Spatial layout entries
+===+

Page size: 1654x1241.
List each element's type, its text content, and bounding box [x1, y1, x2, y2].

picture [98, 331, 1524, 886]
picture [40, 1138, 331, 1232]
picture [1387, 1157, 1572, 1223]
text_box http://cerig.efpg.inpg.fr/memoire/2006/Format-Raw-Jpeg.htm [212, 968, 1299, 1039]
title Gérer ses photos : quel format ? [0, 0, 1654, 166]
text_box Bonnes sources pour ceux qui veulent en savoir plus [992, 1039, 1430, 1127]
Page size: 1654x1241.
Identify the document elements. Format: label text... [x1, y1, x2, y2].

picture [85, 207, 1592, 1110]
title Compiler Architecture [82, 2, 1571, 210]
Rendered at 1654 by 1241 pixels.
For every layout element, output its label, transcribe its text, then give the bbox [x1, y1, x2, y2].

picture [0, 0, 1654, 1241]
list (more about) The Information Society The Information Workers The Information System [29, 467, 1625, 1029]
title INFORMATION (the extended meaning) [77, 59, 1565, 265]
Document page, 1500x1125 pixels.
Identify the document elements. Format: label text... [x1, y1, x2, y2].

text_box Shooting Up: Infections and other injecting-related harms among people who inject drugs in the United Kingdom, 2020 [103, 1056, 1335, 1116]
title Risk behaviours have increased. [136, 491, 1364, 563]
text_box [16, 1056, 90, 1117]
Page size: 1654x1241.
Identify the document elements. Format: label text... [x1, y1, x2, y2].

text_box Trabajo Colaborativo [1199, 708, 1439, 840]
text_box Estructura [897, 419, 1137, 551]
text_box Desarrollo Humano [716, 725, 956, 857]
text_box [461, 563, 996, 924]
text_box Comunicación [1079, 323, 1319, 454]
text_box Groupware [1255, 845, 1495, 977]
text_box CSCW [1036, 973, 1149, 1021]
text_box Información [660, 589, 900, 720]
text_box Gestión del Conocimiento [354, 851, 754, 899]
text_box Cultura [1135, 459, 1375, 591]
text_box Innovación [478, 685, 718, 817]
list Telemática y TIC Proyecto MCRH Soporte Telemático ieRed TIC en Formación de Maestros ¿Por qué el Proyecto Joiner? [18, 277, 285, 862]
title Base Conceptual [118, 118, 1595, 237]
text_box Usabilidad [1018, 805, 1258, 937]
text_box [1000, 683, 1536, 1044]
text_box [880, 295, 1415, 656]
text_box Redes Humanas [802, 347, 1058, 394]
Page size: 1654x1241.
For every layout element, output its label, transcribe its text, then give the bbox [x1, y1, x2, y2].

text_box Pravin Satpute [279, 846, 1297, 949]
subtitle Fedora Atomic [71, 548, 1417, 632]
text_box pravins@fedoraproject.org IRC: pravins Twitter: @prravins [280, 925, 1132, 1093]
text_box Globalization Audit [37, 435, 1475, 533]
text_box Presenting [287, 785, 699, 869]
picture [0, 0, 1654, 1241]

+===+

Work instructions
Copy out every line of the entries above without changing a single character.

Exercise output
Page size: 1654x1241.
List each element's type, its text content, and bounding box [x1, y1, x2, y2].

picture [98, 331, 1524, 886]
picture [40, 1138, 331, 1232]
picture [1387, 1157, 1572, 1223]
text_box http://cerig.efpg.inpg.fr/memoire/2006/Format-Raw-Jpeg.htm [212, 968, 1299, 1039]
title Gérer ses photos : quel format ? [0, 0, 1654, 166]
text_box Bonnes sources pour ceux qui veulent en savoir plus [992, 1039, 1430, 1127]
Page size: 1654x1241.
Identify the document elements. Format: label text... [x1, y1, x2, y2].

picture [85, 207, 1592, 1110]
title Compiler Architecture [82, 2, 1571, 210]
Rendered at 1654 by 1241 pixels.
For every layout element, output its label, transcribe its text, then give the bbox [x1, y1, x2, y2].

picture [0, 0, 1654, 1241]
list (more about) The Information Society The Information Workers The Information System [29, 467, 1625, 1029]
title INFORMATION (the extended meaning) [77, 59, 1565, 265]
Document page, 1500x1125 pixels.
Identify the document elements. Format: label text... [x1, y1, x2, y2].

text_box Shooting Up: Infections and other injecting-related harms among people who inject drugs in the United Kingdom, 2020 [103, 1056, 1335, 1116]
title Risk behaviours have increased. [136, 491, 1364, 563]
text_box [16, 1056, 90, 1117]
Page size: 1654x1241.
Identify the document elements. Format: label text... [x1, y1, x2, y2].

text_box Trabajo Colaborativo [1199, 708, 1439, 840]
text_box Estructura [897, 419, 1137, 551]
text_box Desarrollo Humano [716, 725, 956, 857]
text_box [461, 563, 996, 924]
text_box Comunicación [1079, 323, 1319, 454]
text_box Groupware [1255, 845, 1495, 977]
text_box CSCW [1036, 973, 1149, 1021]
text_box Información [660, 589, 900, 720]
text_box Gestión del Conocimiento [354, 851, 754, 899]
text_box Cultura [1135, 459, 1375, 591]
text_box Innovación [478, 685, 718, 817]
list Telemática y TIC Proyecto MCRH Soporte Telemático ieRed TIC en Formación de Maestros ¿Por qué el Proyecto Joiner? [18, 277, 285, 862]
title Base Conceptual [118, 118, 1595, 237]
text_box Usabilidad [1018, 805, 1258, 937]
text_box [1000, 683, 1536, 1044]
text_box [880, 295, 1415, 656]
text_box Redes Humanas [802, 347, 1058, 394]
Page size: 1654x1241.
For every layout element, output its label, transcribe its text, then give the bbox [x1, y1, x2, y2].

text_box Pravin Satpute [279, 846, 1297, 949]
subtitle Fedora Atomic [71, 548, 1417, 632]
text_box pravins@fedoraproject.org IRC: pravins Twitter: @prravins [280, 925, 1132, 1093]
text_box Globalization Audit [37, 435, 1475, 533]
text_box Presenting [287, 785, 699, 869]
picture [0, 0, 1654, 1241]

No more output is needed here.